Resume the commentary on Belarus and Internet freedom advocates, continuing from its final sentence.

PROVIDED TEXT>
--- --- ---
By Catherine A. Fitzpatrick
All of a sudden, we have some new opportunistic Friends of Belarus -- Cory Doctorow and Rebecca MacKinnon. They had virtually nothing to say all this time since December 2010 -- 18 months -- while hundreds of people have been tortured and put in jail, including the main independent journalists and those operating independent web sites like charter97.org That's because Belarus just doesn't "fit" in their worldview, dominated by the US and its allies and the US and its sins. Russia's sins and the sins of all its allies are outside the ambit of their "progressive" worldview; they virtually never talk about it (both of them piped up about Russia only when they could bang on Microsoft, when corrupt Russians using Microsoft's name harassed human rights activists and environmentalists).
Now that Swedish investigative journalists and NGOs have produced a film exposing the awful role played by Teliasonera in helping the regimes of Belarus, Azerbaijan, Uzbekistan, and other post-Soviet states, finally Cory Doctorow can pay attention: evil telecom! Must stop! Boo, hiss!
Here's my post at BoingBoing.net:
We missed you and EFF back back in December 2010 when the Belarusian regime cracked down on thousands of peaceful demonstrators who were protesting election fraud, arresting some 700 people, and sentencing hundreds of them to lengthy sentences of years. Andrei Sannikov, Uladzimer Nyaklyaeu and the other opposition presidential candidates and their staffs. We missed you throughout 2011 and 2012 as all these people were mistreated and tortured, new arrests took place, and few but the US and EU governments and a few NGOs said anything about it. Throughout this period the regime closed down websites or hijacked them to show viewers only state sites; the main news site charter97.org has constantly been under DDOS attacks. This was never of interest to you Internet freedom fighters.
--- --- ---
LISTED ENTRIES>
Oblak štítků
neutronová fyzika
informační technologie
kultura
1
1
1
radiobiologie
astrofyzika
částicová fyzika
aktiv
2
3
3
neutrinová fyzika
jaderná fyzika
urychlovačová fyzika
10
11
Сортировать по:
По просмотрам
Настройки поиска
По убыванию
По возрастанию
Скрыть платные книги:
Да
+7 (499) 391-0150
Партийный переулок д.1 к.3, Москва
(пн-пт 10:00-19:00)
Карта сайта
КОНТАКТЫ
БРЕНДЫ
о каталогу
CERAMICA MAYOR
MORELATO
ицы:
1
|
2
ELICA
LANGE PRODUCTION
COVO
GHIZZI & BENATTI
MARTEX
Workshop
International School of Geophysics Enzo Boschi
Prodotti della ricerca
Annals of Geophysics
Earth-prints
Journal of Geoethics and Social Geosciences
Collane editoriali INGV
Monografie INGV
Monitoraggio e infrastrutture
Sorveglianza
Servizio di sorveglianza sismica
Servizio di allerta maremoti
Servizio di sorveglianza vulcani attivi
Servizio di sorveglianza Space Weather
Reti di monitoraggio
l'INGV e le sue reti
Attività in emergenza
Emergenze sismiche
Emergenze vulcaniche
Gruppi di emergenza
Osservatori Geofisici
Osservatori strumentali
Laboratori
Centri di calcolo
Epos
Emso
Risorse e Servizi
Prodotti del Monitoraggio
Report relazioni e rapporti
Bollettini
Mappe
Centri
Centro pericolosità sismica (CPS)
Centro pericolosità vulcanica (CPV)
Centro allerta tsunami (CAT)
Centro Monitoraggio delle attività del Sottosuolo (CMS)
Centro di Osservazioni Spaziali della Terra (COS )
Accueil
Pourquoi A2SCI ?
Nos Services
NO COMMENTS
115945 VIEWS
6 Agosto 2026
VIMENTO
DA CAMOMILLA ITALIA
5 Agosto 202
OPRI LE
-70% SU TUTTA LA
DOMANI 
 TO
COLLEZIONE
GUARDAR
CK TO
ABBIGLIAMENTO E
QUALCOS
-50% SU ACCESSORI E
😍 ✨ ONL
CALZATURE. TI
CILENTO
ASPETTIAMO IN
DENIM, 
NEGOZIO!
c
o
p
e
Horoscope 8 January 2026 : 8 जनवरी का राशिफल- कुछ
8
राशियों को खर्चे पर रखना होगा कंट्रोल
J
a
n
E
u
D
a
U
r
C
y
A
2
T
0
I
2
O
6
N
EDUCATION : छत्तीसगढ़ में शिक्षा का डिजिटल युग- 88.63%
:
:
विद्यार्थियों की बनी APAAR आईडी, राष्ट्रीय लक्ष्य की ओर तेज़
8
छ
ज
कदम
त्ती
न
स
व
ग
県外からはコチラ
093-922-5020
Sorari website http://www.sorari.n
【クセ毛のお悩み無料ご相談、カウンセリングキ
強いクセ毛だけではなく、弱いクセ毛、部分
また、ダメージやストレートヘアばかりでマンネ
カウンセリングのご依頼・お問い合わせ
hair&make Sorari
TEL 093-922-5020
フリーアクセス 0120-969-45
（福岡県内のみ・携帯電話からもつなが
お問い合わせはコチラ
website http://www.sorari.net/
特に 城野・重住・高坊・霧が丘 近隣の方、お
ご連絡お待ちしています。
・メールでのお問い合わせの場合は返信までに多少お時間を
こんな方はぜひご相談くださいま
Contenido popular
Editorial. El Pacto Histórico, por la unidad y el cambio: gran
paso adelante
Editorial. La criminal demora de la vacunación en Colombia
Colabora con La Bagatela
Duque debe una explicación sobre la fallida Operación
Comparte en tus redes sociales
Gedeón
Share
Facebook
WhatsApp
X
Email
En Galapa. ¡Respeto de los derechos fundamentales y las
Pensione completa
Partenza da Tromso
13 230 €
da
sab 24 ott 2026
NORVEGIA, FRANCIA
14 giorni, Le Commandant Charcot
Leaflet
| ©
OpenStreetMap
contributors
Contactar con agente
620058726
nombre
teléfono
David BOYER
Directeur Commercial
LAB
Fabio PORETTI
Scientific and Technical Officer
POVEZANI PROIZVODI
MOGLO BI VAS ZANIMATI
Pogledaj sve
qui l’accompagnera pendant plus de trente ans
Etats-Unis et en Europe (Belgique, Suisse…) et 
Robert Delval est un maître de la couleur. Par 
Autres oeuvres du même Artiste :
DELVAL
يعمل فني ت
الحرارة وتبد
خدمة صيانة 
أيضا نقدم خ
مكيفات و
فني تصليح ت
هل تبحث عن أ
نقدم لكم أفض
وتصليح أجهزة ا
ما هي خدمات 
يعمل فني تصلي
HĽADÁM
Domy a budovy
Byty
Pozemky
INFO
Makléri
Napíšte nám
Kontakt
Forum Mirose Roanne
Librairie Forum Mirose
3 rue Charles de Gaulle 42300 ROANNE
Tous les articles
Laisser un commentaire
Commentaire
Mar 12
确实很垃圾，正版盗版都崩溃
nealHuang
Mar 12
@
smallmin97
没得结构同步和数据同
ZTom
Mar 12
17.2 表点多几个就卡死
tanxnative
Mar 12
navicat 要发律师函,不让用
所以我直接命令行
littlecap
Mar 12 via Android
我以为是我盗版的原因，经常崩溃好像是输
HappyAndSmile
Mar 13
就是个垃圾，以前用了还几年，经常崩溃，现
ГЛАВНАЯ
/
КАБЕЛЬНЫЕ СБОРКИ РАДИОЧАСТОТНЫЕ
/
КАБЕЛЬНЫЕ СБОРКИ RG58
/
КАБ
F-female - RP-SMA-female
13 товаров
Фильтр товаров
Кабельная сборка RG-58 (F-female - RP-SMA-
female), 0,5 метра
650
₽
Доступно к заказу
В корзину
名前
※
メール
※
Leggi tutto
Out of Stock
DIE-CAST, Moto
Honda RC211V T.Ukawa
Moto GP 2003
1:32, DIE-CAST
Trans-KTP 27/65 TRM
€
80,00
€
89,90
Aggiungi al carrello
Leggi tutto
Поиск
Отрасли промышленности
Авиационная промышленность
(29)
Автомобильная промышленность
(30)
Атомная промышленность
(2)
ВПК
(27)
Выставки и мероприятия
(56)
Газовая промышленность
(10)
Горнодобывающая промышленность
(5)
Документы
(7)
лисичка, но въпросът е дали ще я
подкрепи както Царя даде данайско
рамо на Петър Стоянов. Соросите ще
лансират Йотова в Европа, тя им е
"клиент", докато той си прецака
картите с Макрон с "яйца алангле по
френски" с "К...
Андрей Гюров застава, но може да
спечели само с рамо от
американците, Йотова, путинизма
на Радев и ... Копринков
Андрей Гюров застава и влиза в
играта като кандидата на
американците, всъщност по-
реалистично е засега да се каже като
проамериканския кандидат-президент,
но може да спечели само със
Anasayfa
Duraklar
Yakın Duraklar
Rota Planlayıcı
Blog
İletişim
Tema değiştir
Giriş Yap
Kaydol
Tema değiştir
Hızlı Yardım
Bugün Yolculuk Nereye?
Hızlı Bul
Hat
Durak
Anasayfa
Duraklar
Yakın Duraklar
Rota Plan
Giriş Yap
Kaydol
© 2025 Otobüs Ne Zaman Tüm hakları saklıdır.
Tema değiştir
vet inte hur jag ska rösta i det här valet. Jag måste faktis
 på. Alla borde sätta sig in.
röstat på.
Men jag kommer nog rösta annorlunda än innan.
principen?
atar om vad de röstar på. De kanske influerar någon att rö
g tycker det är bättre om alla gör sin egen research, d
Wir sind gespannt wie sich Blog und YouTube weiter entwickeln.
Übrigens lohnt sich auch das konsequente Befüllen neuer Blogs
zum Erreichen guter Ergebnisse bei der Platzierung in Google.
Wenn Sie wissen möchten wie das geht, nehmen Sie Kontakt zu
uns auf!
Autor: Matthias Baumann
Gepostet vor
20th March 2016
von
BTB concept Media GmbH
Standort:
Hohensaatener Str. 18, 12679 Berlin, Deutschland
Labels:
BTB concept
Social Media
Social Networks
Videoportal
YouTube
--- --- ---
RESPONSE AREA>
Swedish Foreign Minister Carl Bildt and various Swedish non-governmental organizations protested repeatedly to try to get them released, and finally the combination of US and EU sanctions on this regime led to the release of some leaders, although some still remain. EFF and all the cool kids could have cared less about Internet freedom issues in Belarus and these other countries as they didn't fit your paradigm of "Blame America First".
You only tuned in when you could see the words "telecom" and begin to salivate in glee -- because you don't care about human rights in countries like Belarus or Uzbekistan for their own sakes until you can find some angle that fits your own "progressive" ideology of hating on telecoms as evil obstacles to your Google-centric world.
Teliasonera has enabled bad regimes, to be sure. But telecoms or Western businesses aren't the central issue, and if you take away their support, these autocrats just turn to China and their telecom companies. In fact evil telcos, whether Western, Russian, Chinese, or whatever, are making millions of people able to have their own cell phones and use the Internet, which some of them use to gather information independently and protest the regimes.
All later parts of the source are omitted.